I’m upgrading my training code from 2.8 to 2.12. Fitting a simple multi-label classifier on 2.12.0 raises an exception only when I use the following metric:
tf.keras.metrics.AUC(curve="ROC", multi_label=True)
No exception is raised when I don’t use this metric. It’s raised whether or not I use a validation dataset, so this is happening when computing metrics on the training data. The error is:
File ".tox/train/lib/python3.10/site-packages/keras/engine/training.py", line 1284, in train_function *
return step_function(self, iterator)
File ".tox/train/lib/python3.10/site-packages/keras/engine/training.py", line 1268, in step_function **
outputs = model.distribute_strategy.run(run_step, args=(data,))
File ".tox/train/lib/python3.10/site-packages/keras/engine/training.py", line 1249, in run_step **
outputs = model.train_step(data)
File ".tox/train/lib/python3.10/site-packages/keras/engine/training.py", line 1055, in train_step
return self.compute_metrics(x, y, y_pred, sample_weight)
File ".tox/train/lib/python3.10/site-packages/keras/engine/training.py", line 1149, in compute_metrics
self.compiled_metrics.update_state(y, y_pred, sample_weight)
File ".tox/train/lib/python3.10/site-packages/keras/engine/compile_utils.py", line 605, in update_state
metric_obj.update_state(y_t, y_p, sample_weight=mask)
File ".tox/train/lib/python3.10/site-packages/keras/utils/metrics_utils.py", line 77, in decorated
update_op = update_state_fn(*args, **kwargs)

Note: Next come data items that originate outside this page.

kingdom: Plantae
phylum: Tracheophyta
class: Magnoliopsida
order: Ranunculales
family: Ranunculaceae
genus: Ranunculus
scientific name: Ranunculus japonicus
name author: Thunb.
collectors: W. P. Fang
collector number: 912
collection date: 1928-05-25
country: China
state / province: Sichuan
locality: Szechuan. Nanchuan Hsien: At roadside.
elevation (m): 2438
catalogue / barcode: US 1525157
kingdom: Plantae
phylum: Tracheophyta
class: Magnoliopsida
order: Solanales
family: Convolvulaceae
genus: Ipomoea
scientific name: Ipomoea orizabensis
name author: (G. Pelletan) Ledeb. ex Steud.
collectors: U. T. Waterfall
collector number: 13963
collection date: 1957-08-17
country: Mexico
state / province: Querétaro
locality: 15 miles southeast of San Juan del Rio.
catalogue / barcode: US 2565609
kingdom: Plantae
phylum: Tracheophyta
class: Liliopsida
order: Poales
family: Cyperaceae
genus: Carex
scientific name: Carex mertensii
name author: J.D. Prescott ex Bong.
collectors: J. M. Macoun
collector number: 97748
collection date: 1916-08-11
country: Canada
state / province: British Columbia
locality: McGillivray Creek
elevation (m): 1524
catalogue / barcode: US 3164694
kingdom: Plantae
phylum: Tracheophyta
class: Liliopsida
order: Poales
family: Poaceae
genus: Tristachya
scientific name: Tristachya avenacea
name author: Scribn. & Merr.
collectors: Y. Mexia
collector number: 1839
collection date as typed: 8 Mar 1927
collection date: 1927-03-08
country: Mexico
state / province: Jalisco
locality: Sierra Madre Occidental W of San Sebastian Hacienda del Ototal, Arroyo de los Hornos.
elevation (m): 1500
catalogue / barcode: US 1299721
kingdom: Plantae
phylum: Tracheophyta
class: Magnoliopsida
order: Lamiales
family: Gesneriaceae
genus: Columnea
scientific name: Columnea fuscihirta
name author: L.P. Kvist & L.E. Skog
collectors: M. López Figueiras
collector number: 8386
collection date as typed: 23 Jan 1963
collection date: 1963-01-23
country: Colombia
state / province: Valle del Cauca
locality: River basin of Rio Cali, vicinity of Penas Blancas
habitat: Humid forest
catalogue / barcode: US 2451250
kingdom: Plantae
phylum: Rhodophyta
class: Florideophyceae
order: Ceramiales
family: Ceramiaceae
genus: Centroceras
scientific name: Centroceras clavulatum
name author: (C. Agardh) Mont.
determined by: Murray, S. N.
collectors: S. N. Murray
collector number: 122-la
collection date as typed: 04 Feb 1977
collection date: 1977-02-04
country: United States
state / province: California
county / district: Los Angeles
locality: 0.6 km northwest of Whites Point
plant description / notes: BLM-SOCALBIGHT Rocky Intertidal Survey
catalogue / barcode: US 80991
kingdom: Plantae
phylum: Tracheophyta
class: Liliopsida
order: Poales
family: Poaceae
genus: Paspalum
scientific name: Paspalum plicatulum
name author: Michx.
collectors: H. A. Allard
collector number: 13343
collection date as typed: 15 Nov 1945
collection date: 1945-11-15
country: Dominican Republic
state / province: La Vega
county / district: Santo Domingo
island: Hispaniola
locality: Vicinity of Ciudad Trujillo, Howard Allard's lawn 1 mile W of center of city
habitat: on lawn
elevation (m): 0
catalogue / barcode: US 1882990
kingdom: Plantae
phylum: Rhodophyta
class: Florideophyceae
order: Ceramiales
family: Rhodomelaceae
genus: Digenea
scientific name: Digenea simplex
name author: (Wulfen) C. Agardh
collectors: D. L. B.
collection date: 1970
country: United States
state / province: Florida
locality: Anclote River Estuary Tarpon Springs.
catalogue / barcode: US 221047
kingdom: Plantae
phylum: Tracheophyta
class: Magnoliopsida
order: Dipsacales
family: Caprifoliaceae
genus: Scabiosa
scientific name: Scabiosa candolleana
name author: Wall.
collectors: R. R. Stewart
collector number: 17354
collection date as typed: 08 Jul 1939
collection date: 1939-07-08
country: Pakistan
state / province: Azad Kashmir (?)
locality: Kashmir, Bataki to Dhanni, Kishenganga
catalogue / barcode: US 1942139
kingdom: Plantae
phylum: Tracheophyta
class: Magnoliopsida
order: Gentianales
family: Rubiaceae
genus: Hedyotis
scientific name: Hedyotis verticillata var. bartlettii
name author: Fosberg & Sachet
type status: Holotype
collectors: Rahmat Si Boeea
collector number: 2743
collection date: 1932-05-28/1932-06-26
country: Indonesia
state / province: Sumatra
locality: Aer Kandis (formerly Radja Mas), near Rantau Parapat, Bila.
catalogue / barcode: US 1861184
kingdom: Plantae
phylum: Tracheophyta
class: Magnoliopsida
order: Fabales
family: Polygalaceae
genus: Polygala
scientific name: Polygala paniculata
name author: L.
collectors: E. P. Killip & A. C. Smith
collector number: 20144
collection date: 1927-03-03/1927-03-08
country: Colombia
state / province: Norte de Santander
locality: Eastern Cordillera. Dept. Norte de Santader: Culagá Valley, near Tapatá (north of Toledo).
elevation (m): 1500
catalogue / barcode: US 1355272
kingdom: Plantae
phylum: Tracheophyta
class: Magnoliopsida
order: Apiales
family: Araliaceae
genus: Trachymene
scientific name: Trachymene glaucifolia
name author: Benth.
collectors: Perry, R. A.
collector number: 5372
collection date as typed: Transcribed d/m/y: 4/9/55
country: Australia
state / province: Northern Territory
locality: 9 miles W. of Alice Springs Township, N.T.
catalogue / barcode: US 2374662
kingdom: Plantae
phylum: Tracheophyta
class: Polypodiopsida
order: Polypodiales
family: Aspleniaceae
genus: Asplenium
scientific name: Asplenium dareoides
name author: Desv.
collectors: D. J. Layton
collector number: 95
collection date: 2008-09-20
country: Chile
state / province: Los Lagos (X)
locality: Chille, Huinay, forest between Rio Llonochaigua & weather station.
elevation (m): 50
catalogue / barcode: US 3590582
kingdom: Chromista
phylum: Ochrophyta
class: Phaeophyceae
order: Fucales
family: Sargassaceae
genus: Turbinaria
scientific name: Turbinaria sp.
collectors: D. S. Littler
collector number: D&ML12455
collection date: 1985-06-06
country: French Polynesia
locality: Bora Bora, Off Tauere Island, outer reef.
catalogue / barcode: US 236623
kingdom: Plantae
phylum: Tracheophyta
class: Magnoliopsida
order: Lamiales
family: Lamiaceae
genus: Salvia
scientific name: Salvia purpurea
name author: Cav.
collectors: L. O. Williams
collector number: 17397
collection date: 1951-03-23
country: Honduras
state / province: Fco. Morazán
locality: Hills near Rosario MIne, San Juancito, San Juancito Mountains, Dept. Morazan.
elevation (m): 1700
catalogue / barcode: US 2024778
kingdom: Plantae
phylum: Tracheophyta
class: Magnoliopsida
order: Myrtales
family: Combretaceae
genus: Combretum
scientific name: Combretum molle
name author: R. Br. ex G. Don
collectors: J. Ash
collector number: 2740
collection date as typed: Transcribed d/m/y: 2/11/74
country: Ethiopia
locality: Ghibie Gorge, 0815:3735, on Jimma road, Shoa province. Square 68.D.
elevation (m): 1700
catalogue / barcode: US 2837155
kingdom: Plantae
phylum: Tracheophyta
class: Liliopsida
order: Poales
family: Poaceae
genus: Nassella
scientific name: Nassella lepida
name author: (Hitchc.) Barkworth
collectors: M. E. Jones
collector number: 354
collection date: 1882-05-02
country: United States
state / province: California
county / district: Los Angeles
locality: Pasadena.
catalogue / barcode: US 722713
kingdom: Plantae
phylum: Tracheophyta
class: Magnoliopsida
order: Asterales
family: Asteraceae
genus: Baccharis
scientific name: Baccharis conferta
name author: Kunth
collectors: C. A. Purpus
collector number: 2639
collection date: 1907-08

File ".tox/train/lib/python3.10/site-packages/keras/metrics/base_metric.py", line 140, in update_state_fn
return ag_update_state(*args, **kwargs)
File ".tox/train/lib/python3.10/site-packages/keras/metrics/confusion_metrics.py", line 1453, in update_state **
self._build(tf.TensorShape(y_pred.shape))
File ".tox/train/lib/python3.10/site-packages/keras/metrics/confusion_metrics.py", line 1402, in _build
raise ValueError(
ValueError: `y_true` must have rank 2 when `multi_label=True`. Found rank None. Full shape received for `y_true`: <unknown>
One thing I noticed from the stacktrace is that the ValueError message says it’s about y_true
, but in fact one level up we see it’s using y_pred
. Maybe I’m being pedantic to notice the mismatch, but as an experiment I went ahead and tried directly editing confusion_metrics.py
on line 1453 to call self._build
on y_true
as _build
says it expects. With that hack, my model training finishes!
So now I have two questions:
- Is it a bug in keras to call
self._build(tf.TensorShape(y_pred.shape))
whenAUC._build
’s error message indicate it expects to receivey_true.shape
? I’m shocked that y_true and y_pred would ever have different shapes, but clearly they sometimes do. - What API change would cause this error to be start appearing only when I upgrade Tensorflow? I browsed the changelogs and didn’t see anything that felt relevant.
I could probably produce a minimal example if it’s helpful.